What Goes Up Can Bring Ink Costs Down
When conducting a paper trial for production inkjet printing, did you know that paper qualifications should be done differently for each paper type and weight? That the areas of importance for a book versus direct mail will have different print quality, coverage and ink coverage limitations? That coated inkjet paper will have different drying and ink thickness specs than a treated or uncoated stock? That coated inkjet papers require less ink than inkjet treated or uncoated papers? And it is imperative that a different color profile should be made for each paper surface type as well as thicknesses to ensure you are really getting your ink and paper’s monies worth.
The reason we all print on treated and inkjet coated is just to spend more money on paper, right? Of course not; it is because we require better ink hold out and print quality. So why are many printers buying inkjet papers and not conducting proper paper testing to evaluate the proper ink thickness for the paper before approving the paper for production? And why are many spending more money for paper that should produce better print quality and color, but not create a custom color profile for that paper?

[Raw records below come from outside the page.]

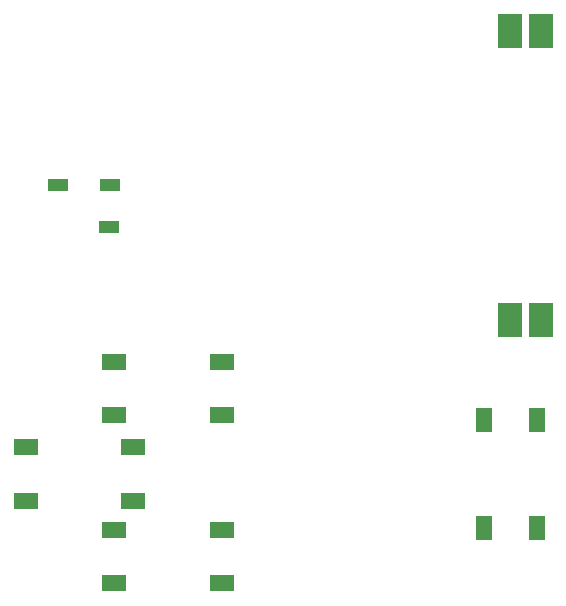
<source format=gtp>
G04 Layer: TopPasteMaskLayer*
G04 EasyEDA Pro v2.2.27.1, 2024-09-03 10:08:37*
G04 Gerber Generator version 0.3*
G04 Scale: 100 percent, Rotated: No, Reflected: No*
G04 Dimensions in millimeters*
G04 Leading zeros omitted, absolute positions, 3 integers and 5 decimals*
%FSLAX35Y35*%
%MOMM*%
%ADD10R,1.8X1.0*%
%ADD11R,2.1X1.40005*%
%ADD12R,1.40005X2.1*%
%ADD13R,2.0X2.89999*%
G75*


G04 Pad Start*
G54D10*
G01X444699Y3925051D03*
G01X884881Y3925051D03*
G01X875000Y3564980D03*
G54D11*
G01X169718Y1249854D03*
G01X1080308Y1249854D03*
G01X1080308Y1700146D03*
G01X169718Y1700146D03*
G01X919718Y1974855D03*
G01X1830308Y1974855D03*
G01X1830308Y2425146D03*
G01X919718Y2425146D03*
G54D12*
G01X4049854Y1930282D03*
G01X4049854Y1019692D03*
G01X4500146Y1019692D03*
G01X4500146Y1930282D03*
G54D13*
G01X4529997Y2775009D03*
G01X4270003Y2775009D03*
G01X4529997Y5224991D03*
G01X4270003Y5224991D03*
G54D11*
G01X919718Y549854D03*
G01X1830308Y549854D03*
G01X1830308Y1000146D03*
G01X919718Y1000146D03*
G04 Pad End*

M02*


</source>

Ok, I know we’re all busy and have just enough time to throw the paper on the printer and print some cute print samples with canned profiles and machine settings to qualify the paper. But this process is costing more money by using more ink than needed and isn’t even producing the print quality it should based on upgrading to the better paper.
Slowing down and following a “Best Practices” method to paper trials and qualification will save you time and ink costs by focusing on ink and paper surface compatibility. As your cost for a better inkjet paper and print quality go up, your ink usage should go down. But only if there are best practices in place.
Talk to your operators and see if there are proper test methods in place. If not, enact a plan with a professional who can help. You will be saving money in no time.